Many buildings in the 500 year old city of La Habana have this appearance. It is said that at some point the city was compared to New York and Paris for being vibrant and luxurious. This was one of the first cities to have a running train, Spain had its own later. Cinemas were built right after they were invented. Then the Revolution came bringing basic rights to all Cubans through socialism and with that the country was converted into a time machine, a coffer of memories where past and present share the same space.
Some old buildings fall by themselves, others have a planned demolition, on either situation the government is determined to save the facade -as shown in the picture- for a later rebuild respecting their original appearance. When resources are scarce and the government is the only powerhouse for building, projects are left on the back burner for years as the trees and bushes grow on the 3rd floor balcony illustrating this neglect.

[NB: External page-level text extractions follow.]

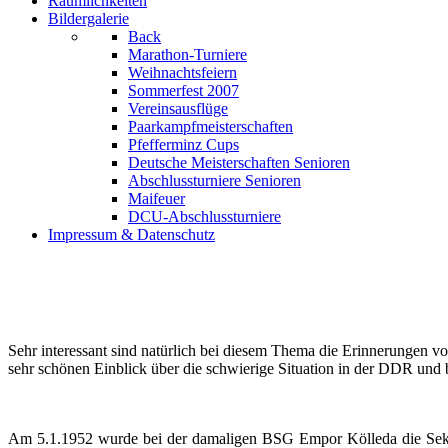
Räumlichkeiten
Bildergalerie
Back
Marathon-Turniere
Weihnachtsfeiern
Sommerfest 2007
Vereinsausflüge
Paarkampfmeisterschaften
Pfefferminz Cups
Deutsche Meisterschaften Senioren
Abschlussturniere Senioren
Maifeuer
DCU-Abschlussturniere
Impressum & Datenschutz
Sehr interessant sind natürlich bei diesem Thema die Erinnerungen v
sehr schönen Einblick über die schwierige Situation in der DDR und
Am 5.1.1952 wurde bei der damaligen BSG Empor Kölleda die Sekti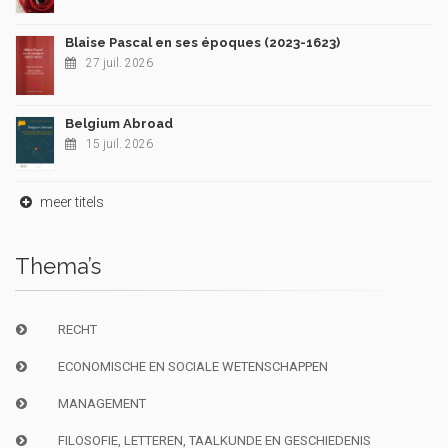
Blaise Pascal en ses époques (2023-1623)
27 juil. 2026
Belgium Abroad
15 juil. 2026
meer titels
Thema’s
RECHT
ECONOMISCHE EN SOCIALE WETENSCHAPPEN
MANAGEMENT
FILOSOFIE, LETTEREN, TAALKUNDE EN GESCHIEDENIS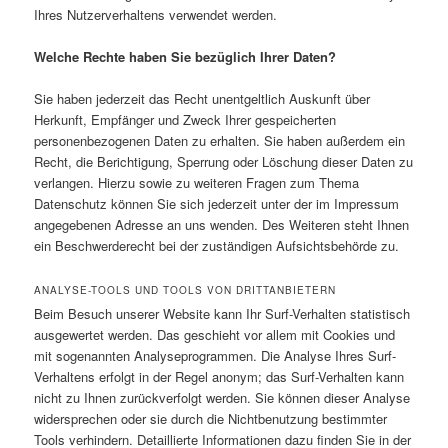
Ihres Nutzerverhaltens verwendet werden.
Welche Rechte haben Sie bezüglich Ihrer Daten?
Sie haben jederzeit das Recht unentgeltlich Auskunft über
Herkunft, Empfänger und Zweck Ihrer gespeicherten
personenbezogenen Daten zu erhalten. Sie haben außerdem ein
Recht, die Berichtigung, Sperrung oder Löschung dieser Daten zu
verlangen. Hierzu sowie zu weiteren Fragen zum Thema
Datenschutz können Sie sich jederzeit unter der im Impressum
angegebenen Adresse an uns wenden. Des Weiteren steht Ihnen
ein Beschwerderecht bei der zuständigen Aufsichtsbehörde zu.
ANALYSE-TOOLS UND TOOLS VON DRITTANBIETERN
Beim Besuch unserer Website kann Ihr Surf-Verhalten statistisch
ausgewertet werden. Das geschieht vor allem mit Cookies und
mit sogenannten Analyseprogrammen. Die Analyse Ihres Surf-
Verhaltens erfolgt in der Regel anonym; das Surf-Verhalten kann
nicht zu Ihnen zurückverfolgt werden. Sie können dieser Analyse
widersprechen oder sie durch die Nichtbenutzung bestimmter
Tools verhindern. Detaillierte Informationen dazu finden Sie in der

The vision is romantic and in line with the spirit of bringing the city back to its glamorous architecture. In the meantime, reality is different. Habitants are forced to live on temporary grounds where no one has a sense of belonging. As opposed to other countries, Cubans rely heavily on the power of communities; they share skills, food, education, etc. not as an act of goodwill but rather a means to survive. Something like this is hard to create when everyone thinks they are there for a short time and a new house is around the corner.
Should the government opt for a quick, simple, low-budget building to accommodate their habitants, or is it worth the sacrifice of waiting and respecting the original architecture?